News 2 meses atrás | Flávio A. Priori

Fotografia Pet ganha força com cães e gatos influenciadores

Crescimento do mercado pet no Brasil abre espaço para fotógrafos buscarem novos ares

por Revista FHOX

Segundo pesquisa Euromonitor, o Brasil é o segundo maior mercado pet do mundo. Em 2018, o setor movimentou mais de R$20 bilhões, ultrapassando o Reino Unido pela primeira vez, ficando atrás somente dos Estados Unidos. Esses dados somados à era digital abrem espaço para uma nova profissão que promete crescer consideravelmente: a fotografia pet. Ramo pode ser alternativa para quem almeja autonomia profissional e boa renda.

“Quando ouvia-se falar de fotografia pet, era algo bem focado em donos que amavam o seu bichinho de estimação e queria uma recordação do que o animal representava dentro da família. Agora a ideia se expande após o surgimento dos perfis de cachorros e gatos nas redes sociais. É impressionante ver o impacto de animais influenciadores nas redes, e isso abre espaço para um novo olhar dentro da fotografia”, comenta Sabrina Nas, fotógrafa pet.

petSabrina Nas

De acordo com a profissional existem desafios ao entrar para o ramo de fotografia pet. Sabrina, que ministra workshops de especialização para fotógrafos iniciantes e veteranos na captação de imagens de cães e gatos, falou sobre algums tópicos importantes na hora de fotografar os animais.

1) Fazer o pet posar para o fotógrafo

“Para isso, criei comandos de sons que chamam atenção do pet e facilitam essas captações”, comenta a fotógrafa. Para ela “esse é um dos grandes desafios da fotografia, já que fotos espontâneas são muito mais fáceis de conseguir”.

Sabrina Nas

2) Lidar com animais ativos e inseguros

“São características mais comuns nos cães, mas também existem nos gatos. Animais inseguros precisam confiar, o que exige paciência do profissional. Para saber essas informações, uma dica é elaborar um questionário para os donos responderem, o que ajuda o fotografo a conhecer melhor as características do animal com antecedência. No caso dos gatos, aconselhe os donos a deixarem os esconderijos de difícil acesso”, explica.

Sabrina Nas

Dependendo do grau da insegurança, algumas dicas podem ser passadas aos tutores antes da sessão, facilitando a dinâmica das fotos.
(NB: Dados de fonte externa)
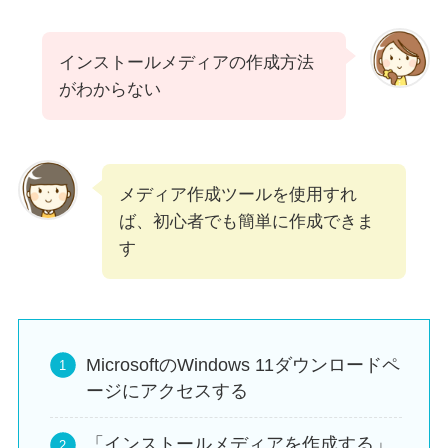
インストールメディアの作成方法
がわからない
メディア作成ツールを使用すれ
ば、初心者でも簡単に作成できま
す
MicrosoftのWindows 11ダウンロードペ
ージにアクセスする
「インストールメディアを作成する」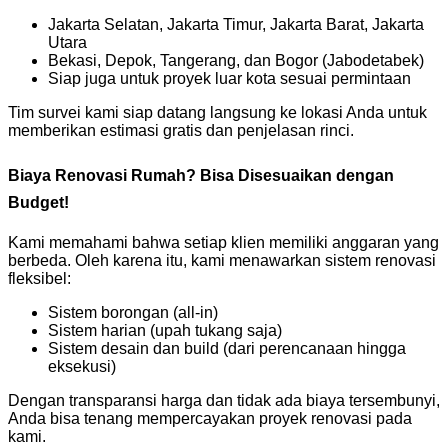
Jakarta Selatan, Jakarta Timur, Jakarta Barat, Jakarta
Utara
Bekasi, Depok, Tangerang, dan Bogor (Jabodetabek)
Siap juga untuk proyek luar kota sesuai permintaan
Tim survei kami siap datang langsung ke lokasi Anda untuk
memberikan estimasi gratis dan penjelasan rinci.
Biaya Renovasi Rumah? Bisa Disesuaikan dengan
Budget!
Kami memahami bahwa setiap klien memiliki anggaran yang
berbeda. Oleh karena itu, kami menawarkan sistem renovasi
fleksibel:
Sistem borongan (all-in)
Sistem harian (upah tukang saja)
Sistem desain dan build (dari perencanaan hingga
eksekusi)
Dengan transparansi harga dan tidak ada biaya tersembunyi,
Anda bisa tenang mempercayakan proyek renovasi pada
kami.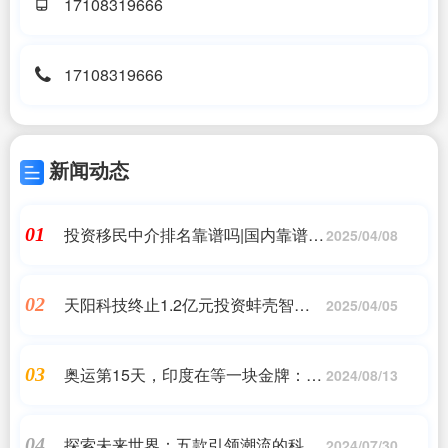
17108319666
17108319666
新闻动态
投资移民中介排名靠谱吗|国内靠谱的
01
2025/04/08
移民中介
天阳科技终止1.2亿元投资蚌壳智能事
02
2025/04/05
项 标的公司尚处早期发展阶段
奥运第15天，印度在等一块金牌：它
03
2024/08/13
还想争夺2036年奥运主办权
探索未来世界：五款引领潮流的科幻
04
2024/07/30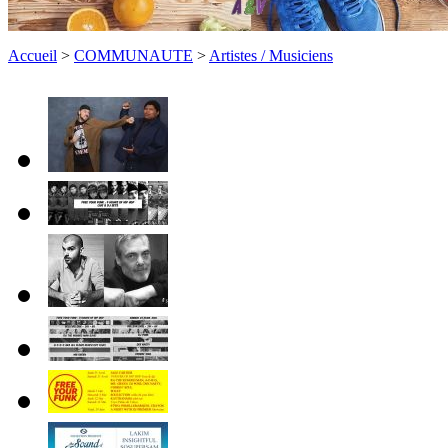
Accueil
>
COMMUNAUTE
>
Artistes / Musiciens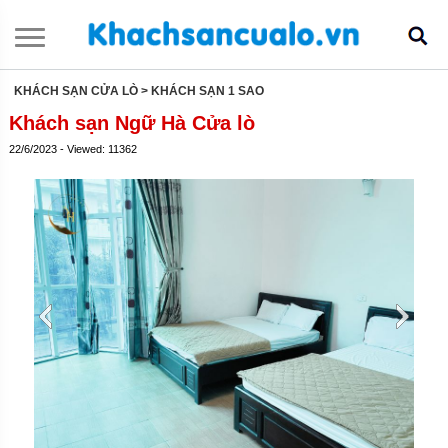
KHÁCH SẠN CỬA LÒ
> KHÁCH SẠN 1 SAO
Khách sạn Ngữ Hà Cửa lò
22/6/2023 - Viewed: 11362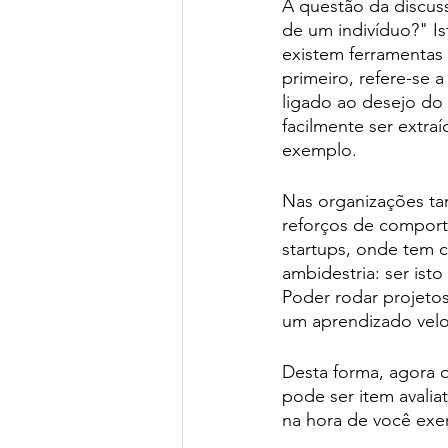
A questão da discus
de um indivíduo?" Is
existem ferramentas 
primeiro, refere-se
ligado ao desejo do
facilmente ser extraí
exemplo.  
Nas organizações ta
reforços de comporta
startups, onde tem 
ambidestria: ser ist
Poder rodar projeto
um aprendizado veloz
Desta forma, agora q
pode ser item avalia
na hora de você exe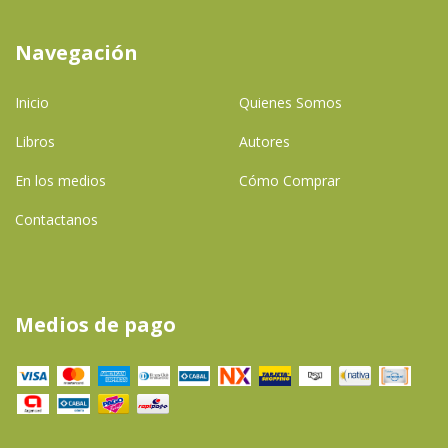
Navegación
Inicio
Quienes Somos
Libros
Autores
En los medios
Cómo Comprar
Contactanos
Medios de pago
Para pets ativos, Sabrina aconselha que os donos gastem bastante a energia do animal, pelo menos, nos 30 minutos que antecedem a sessão. “Para assegurar, faça a sessão na casa do dono ou em seu habitat para o pet se sentir mais calmo”.

3) Medo, impaciência e insegurança (do profissional)

“São características normais, principalmente para quem está entrando no ramo”, explica Sabrina, que complementa, “o animal não costuma ficar parado, não tem noção de espaço e pode te machucar ou derrubar sem querer. Por isso, ter paciência é primordial”.

Para combater o medo, a profissional aconselha: “Este sentimento não deve ser recorrente para quem escolhe ser fotógrafo pet. O animal sente a insegurança. O que pode ajudar é exigir a presença do tutor nos ensaios para controlar o animal em situações extremas”.